◆ Exercise objective
In the material below, find each line holding the string "Silkscreen" and copy it.

------

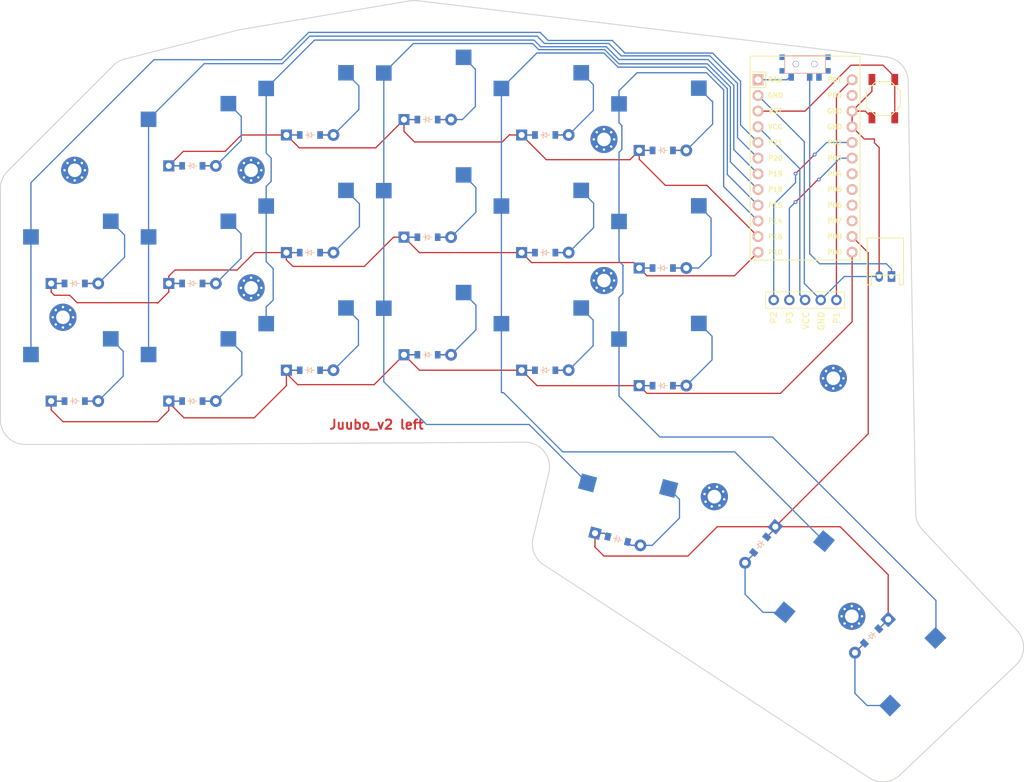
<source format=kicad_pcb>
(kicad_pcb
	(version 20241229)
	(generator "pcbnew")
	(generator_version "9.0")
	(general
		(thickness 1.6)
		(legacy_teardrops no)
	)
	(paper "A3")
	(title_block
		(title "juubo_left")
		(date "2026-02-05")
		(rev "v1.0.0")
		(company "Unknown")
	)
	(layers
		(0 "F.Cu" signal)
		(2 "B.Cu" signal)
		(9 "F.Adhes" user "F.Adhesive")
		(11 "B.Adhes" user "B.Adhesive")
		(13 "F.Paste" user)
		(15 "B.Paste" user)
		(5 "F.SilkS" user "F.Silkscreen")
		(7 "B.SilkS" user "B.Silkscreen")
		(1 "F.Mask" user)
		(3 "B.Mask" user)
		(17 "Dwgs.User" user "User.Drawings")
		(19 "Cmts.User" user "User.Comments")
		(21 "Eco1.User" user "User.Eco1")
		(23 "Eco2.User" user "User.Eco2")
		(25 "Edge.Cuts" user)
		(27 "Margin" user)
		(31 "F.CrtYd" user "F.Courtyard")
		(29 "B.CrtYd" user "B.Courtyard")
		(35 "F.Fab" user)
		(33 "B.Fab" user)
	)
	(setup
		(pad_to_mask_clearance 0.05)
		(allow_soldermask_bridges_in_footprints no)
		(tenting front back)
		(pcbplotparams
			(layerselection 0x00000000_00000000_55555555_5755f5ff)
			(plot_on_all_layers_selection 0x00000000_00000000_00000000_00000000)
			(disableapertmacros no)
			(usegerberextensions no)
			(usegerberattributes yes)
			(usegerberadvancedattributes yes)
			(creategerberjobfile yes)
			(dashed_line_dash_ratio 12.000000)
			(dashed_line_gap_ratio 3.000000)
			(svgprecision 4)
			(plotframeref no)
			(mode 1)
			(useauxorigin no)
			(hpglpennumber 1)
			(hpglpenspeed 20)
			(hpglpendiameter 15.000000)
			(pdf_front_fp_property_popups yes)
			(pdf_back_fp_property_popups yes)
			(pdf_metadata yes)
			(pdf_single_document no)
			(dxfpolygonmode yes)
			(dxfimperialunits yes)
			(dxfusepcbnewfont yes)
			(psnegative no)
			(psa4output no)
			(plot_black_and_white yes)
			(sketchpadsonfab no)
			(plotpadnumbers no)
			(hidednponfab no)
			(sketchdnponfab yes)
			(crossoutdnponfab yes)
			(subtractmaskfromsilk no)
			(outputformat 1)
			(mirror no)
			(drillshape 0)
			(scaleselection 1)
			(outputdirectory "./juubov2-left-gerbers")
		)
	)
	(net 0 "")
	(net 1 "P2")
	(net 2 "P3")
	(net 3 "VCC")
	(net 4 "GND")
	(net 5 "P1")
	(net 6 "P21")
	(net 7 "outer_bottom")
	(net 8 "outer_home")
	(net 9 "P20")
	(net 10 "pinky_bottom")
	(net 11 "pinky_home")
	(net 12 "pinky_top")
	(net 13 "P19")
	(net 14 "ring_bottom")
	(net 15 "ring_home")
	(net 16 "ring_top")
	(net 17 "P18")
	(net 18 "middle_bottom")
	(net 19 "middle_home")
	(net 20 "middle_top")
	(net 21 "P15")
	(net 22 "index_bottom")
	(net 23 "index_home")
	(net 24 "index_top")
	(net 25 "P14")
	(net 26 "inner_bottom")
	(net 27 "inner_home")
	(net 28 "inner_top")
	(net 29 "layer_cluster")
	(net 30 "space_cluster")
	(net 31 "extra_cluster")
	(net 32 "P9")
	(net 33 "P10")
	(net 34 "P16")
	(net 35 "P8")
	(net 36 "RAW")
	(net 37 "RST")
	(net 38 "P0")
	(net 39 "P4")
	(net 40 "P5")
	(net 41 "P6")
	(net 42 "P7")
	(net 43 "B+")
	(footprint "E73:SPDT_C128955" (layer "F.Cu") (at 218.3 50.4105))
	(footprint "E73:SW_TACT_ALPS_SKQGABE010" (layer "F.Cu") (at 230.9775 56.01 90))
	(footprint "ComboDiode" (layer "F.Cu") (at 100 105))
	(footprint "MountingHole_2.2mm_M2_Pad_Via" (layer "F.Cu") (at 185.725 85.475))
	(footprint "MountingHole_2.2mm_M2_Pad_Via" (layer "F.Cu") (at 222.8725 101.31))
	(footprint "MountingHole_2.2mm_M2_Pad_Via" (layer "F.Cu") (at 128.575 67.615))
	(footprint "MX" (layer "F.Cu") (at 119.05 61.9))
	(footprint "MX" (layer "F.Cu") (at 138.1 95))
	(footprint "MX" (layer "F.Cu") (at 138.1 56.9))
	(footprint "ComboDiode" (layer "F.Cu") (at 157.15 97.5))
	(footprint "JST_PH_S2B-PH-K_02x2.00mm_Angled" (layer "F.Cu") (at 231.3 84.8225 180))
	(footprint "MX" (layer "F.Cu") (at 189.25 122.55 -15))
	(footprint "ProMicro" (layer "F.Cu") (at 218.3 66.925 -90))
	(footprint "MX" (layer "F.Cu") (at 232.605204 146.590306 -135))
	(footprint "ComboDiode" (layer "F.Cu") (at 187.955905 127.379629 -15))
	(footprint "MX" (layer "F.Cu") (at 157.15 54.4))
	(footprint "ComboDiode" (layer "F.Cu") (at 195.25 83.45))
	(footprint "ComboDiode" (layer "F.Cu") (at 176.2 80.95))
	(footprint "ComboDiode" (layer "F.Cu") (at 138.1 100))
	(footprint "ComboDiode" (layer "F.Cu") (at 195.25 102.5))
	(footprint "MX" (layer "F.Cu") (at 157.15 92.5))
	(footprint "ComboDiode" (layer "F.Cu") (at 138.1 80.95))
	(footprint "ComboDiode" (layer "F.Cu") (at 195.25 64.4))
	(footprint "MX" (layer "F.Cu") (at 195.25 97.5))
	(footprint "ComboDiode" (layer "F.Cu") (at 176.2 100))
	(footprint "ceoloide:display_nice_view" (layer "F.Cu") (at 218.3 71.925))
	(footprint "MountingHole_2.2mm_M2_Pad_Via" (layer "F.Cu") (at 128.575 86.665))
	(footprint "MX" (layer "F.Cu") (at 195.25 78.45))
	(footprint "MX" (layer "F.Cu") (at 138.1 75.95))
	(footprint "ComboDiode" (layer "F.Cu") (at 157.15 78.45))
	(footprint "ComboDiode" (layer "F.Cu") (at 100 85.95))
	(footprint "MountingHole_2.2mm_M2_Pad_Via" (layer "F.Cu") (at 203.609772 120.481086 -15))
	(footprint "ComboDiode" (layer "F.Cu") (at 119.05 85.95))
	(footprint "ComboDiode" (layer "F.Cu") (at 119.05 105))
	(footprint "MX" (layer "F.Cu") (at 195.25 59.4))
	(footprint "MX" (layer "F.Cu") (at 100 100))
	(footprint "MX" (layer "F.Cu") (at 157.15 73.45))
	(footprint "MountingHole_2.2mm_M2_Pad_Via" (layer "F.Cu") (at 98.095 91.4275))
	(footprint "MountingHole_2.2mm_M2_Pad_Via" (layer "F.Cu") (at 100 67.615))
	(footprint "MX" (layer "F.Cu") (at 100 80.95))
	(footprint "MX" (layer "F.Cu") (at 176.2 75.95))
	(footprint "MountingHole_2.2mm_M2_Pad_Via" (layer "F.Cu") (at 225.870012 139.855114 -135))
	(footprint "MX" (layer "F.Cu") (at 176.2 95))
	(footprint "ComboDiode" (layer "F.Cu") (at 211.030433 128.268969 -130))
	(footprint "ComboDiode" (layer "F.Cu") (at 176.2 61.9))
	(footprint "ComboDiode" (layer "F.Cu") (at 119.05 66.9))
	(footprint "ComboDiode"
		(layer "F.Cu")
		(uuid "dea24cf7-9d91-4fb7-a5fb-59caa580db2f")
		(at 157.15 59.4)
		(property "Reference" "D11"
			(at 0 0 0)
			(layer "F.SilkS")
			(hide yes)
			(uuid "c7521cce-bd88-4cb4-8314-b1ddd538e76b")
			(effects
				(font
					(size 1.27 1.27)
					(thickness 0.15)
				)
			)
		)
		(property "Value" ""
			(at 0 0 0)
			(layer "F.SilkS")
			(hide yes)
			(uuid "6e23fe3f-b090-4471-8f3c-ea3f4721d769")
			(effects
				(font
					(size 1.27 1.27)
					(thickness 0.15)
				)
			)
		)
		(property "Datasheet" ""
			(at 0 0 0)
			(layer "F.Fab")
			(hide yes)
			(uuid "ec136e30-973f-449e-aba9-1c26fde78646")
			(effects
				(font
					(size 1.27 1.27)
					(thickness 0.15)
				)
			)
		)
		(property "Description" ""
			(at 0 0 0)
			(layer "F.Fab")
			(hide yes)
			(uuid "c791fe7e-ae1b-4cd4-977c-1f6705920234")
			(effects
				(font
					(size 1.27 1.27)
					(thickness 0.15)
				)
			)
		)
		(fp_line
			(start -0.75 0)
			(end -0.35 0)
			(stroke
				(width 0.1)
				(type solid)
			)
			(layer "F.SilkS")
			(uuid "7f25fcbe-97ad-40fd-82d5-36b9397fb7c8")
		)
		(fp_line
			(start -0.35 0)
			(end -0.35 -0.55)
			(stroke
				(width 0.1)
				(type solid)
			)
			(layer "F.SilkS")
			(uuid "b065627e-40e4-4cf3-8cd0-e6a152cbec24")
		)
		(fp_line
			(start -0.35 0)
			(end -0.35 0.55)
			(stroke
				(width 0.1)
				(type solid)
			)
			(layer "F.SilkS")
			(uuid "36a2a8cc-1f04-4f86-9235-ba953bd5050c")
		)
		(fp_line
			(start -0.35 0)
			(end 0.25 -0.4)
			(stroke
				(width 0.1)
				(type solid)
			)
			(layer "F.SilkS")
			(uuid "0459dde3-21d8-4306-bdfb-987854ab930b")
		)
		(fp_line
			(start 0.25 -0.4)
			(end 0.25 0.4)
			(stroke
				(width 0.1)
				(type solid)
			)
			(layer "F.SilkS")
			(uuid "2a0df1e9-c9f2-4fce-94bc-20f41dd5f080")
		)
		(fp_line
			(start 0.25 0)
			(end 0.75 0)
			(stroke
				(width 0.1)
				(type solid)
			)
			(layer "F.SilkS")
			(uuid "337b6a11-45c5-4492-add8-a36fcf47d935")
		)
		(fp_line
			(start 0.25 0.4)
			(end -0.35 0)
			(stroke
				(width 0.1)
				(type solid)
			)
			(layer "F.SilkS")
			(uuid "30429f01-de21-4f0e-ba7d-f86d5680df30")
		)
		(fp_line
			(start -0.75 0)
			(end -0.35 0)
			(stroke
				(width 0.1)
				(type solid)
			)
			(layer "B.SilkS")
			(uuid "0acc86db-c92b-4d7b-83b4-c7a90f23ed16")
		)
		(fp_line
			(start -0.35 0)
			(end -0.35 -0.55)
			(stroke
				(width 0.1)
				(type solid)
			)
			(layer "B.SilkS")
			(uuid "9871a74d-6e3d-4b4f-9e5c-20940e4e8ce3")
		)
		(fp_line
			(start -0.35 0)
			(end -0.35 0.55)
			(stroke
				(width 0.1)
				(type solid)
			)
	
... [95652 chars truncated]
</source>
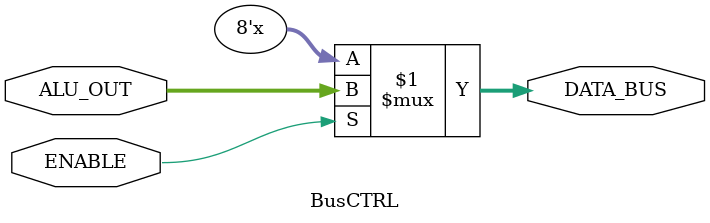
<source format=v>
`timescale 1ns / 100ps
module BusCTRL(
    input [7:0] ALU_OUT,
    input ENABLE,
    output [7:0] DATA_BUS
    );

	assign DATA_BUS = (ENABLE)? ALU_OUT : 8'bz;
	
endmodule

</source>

------

◆ Worked solution
		(5 "F.SilkS" user "F.Silkscreen")
		(7 "B.SilkS" user "B.Silkscreen")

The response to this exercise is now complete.